** TEXT SECTION **

| A Review of: Life Mask by Nancy WigstonIrish writer Emma Donoghue's sixth work of fiction, the wonderfully
erudite and sensual novel, Life Mask, takes place in late 18th
century London. Donoghue beautifully captures this exuberant era
that, if anything, surpasses our own in the scope of its ambition,
its lively and dangerous politics, its shameless materialism. If
clothes make the man (or woman), nowhere was this saying more true
than in Georgian London. >From the first scene, when a nervous young
beauty arrives at a grand house, her outfit accessorized by a muff
so large it could be mistaken for "a fluffy, bloated dog
squatting on her lap" (she is comforted by knowing the muff
is "all the ton"), we are plunged into a world of wealth,
fashion, and, not least, of reputation's import. Rummaging through
history's closets with a trained eye, Donoghue unearths precisely
the most interesting items, ones that have until recently been
hidden away.
Life Mask is a complex work about art, life, and politics. It
introduces a wide range of characters based closely-like the
"life mask" of the title-on their English originals. At
its heart is a triangular friendship consisting of Eliza Farren,
Drury Lane's leading comedic actress, Lord Derby, her titled suitor,
and their mutual friend, the rumoured "Sapphist" and
groundbreaking sculptor, the widowed Anne Damer. This friendship
plays out against various backdrops: theatre, where Farren is the
star; the arts, where Damen shines both in the grit of her studio
and in London's glittering exhibition halls; and, not least, the
male world of politics and sport, where Derby, a supporter of the
reformer Charles James Fox, moves powerfully among Whig politicians
of the day. Meanwhile revolutionary events are unfolding in France.
Left-leaning ladies take to wearing bits of the fallen Bastille on
chains around their necks. "Visit[ing] the Revolution"

** EXERCISES **
(a) Translate this sentence from the book review into Spanish: "Meanwhile revolutionary events are unfolding in France."
(b) Reproduce the book review word for word from "Life Mask is" to "unfolding in France.".

** INPUT DATA **
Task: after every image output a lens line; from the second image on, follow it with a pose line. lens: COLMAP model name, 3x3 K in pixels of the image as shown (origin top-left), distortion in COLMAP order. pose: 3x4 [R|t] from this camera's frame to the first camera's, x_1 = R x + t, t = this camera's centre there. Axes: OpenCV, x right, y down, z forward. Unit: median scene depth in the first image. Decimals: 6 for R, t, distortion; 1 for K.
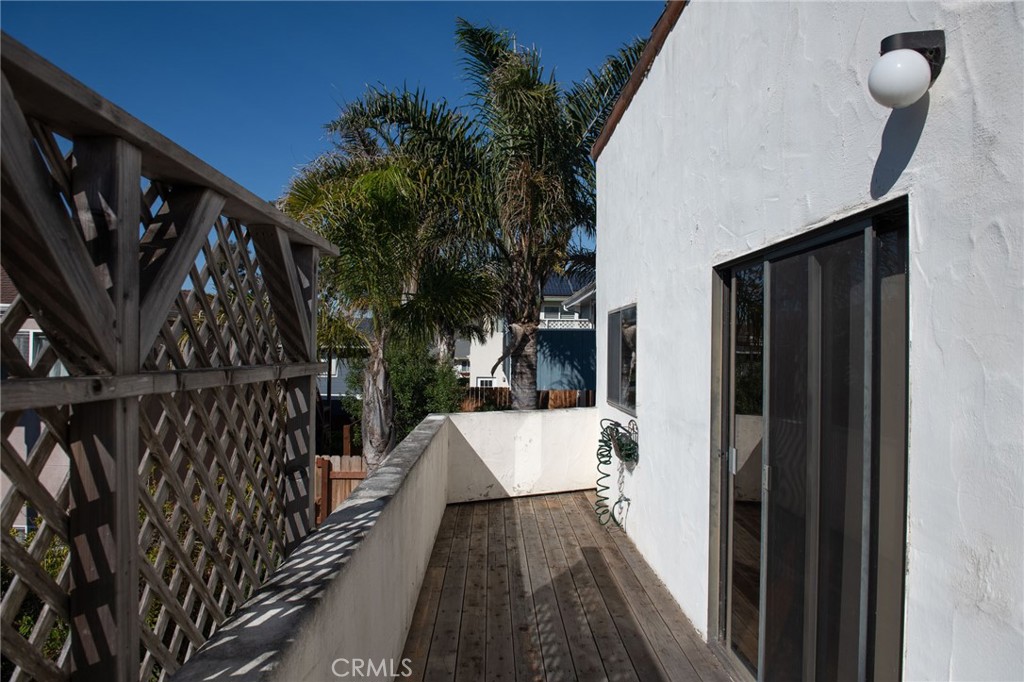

** RESPONSES **
(a) Mientras tanto, en Francia se están desarrollando acontecimientos revolucionarios.

(b)
Life Mask is a complex work about art, life, and politics. It
introduces a wide range of characters based closely-like the
"life mask" of the title-on their English originals. At
its heart is a triangular friendship consisting of Eliza Farren,
Drury Lane's leading comedic actress, Lord Derby, her titled suitor,
and their mutual friend, the rumoured "Sapphist" and
groundbreaking sculptor, the widowed Anne Damer. This friendship
plays out against various backdrops: theatre, where Farren is the
star; the arts, where Damen shines both in the grit of her studio
and in London's glittering exhibition halls; and, not least, the
male world of politics and sport, where Derby, a supporter of the
reformer Charles James Fox, moves powerfully among Whig politicians
of the day. Meanwhile revolutionary events are unfolding in France.